Severodonetsk, dentro la città ridotta in macerie

Severodonetsk, dentro la città ridotta in macerie

La città di Severodonetsk, nella regione di Lugansk, è stata conquistata dalle forze russe a inizio luglio dopo una lunga battaglia che ha lasciato gran parte del conglomerato urbano in rovina e ha messo fuori uso acqua, elettricità, fognature. I russi promettono di riuscire a riparare tutto alla svelta, mentre per il governatore di Lugansk Serhiy Haidai non sarebbero affatto in grado di farlo, e la città sarebbe così “sull’orlo di una catastrofe umanitaria”. Haidai sostiene che siano 8mila i civili ucraini presenti. Alcuni residenti invece sostengono siano molti di più: almeno 20-25mila.
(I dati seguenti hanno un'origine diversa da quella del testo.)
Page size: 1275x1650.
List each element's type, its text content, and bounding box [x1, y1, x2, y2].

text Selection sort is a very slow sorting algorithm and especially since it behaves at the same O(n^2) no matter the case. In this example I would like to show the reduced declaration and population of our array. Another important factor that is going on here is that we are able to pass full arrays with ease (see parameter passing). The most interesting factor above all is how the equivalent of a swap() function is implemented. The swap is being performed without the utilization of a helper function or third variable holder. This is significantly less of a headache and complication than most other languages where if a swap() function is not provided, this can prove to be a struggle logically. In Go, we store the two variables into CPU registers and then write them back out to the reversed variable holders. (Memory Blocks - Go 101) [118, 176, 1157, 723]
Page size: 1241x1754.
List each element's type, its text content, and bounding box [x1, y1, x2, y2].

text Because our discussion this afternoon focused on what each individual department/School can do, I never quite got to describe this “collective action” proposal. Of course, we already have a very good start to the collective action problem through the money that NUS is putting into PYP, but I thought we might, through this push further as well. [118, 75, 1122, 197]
La caduta di Severodonetsk, che un tempo ospitava più di 100mila persone e che ora è stata ridotta a un cumulo di macerie a causa dei colpi di artiglieria, rappresenta la più grande vittoria di Mosca dopo la conquista del porto di Mariupol.

A differenza di quanto accaduto all’Azovstal, l’impianto chimico della città, l’Azot, non si è trasformato in un centro di resistenza e i civili che si erano rifugiati nei sotterranei degli stabilimenti sono usciti già da giorni. Il grosso dei combattimenti si è svolto per le strade, con fortificazioni scavate dai soldati ucraini nei punti di accesso alla città e con i piedi dei palazzi a fare da posizioni di tiro contro i tank russi, colpiti anche da sistemi anticarro forniti a Kiev dall’Italia che ora i soldati di Mosca mostrano come trofei.

Il tiro a segno che per settimane ha caratterizzato la battaglia di Severodonetsk ha distrutto o seriamente danneggiato oltre il 90% degli edifici. Il ripiegamento ordinato dai comandi militari ucraini dopo la caduta della città ha permesso per qualche ora un ripiegamento su un terreno più alto nella vicina Lysychansk.

“Le attività che si stanno svolgendo nell’area di Severodonetsk sono un raggruppamento tattico delle nostre truppe. Si tratta di un ritiro verso posizioni vantaggiose per ottenere un vantaggio tattico”, aveva dichiarato dichiarato Kyrylo Budanov, capo dell’Intelligence del Ministero della Difesa ucraino. Le ore successive alla ritirata da Severodonetsk, per questo, hanno continuato a mettere a dura prova le zone periferiche poste nei pressi del fiume Siverskyi Donets.

Oggi, per tutti questi motivi, Severodonetsk è una città post-apocalittica.

Tra le armi ritrovate, anche calze imbottite di sassi e collegate ad un esplosivo. Ordigni rudimentali che stanno a dimostrare che a combattere ci siano stati anche cittadini comuni. In generale i residenti rimasti non sono ostili ai russi ma sostengono che certamente c’è anche chi non è affatto felice. Come c’è chi, pur essendo filorusso, dice con un filo di rammarico di non poter fare i salti di gioia visto il prezzo alto che magari, avendo perso la casa, o il lavoro, o qualche caro, ha dovuto pagare in prima persona.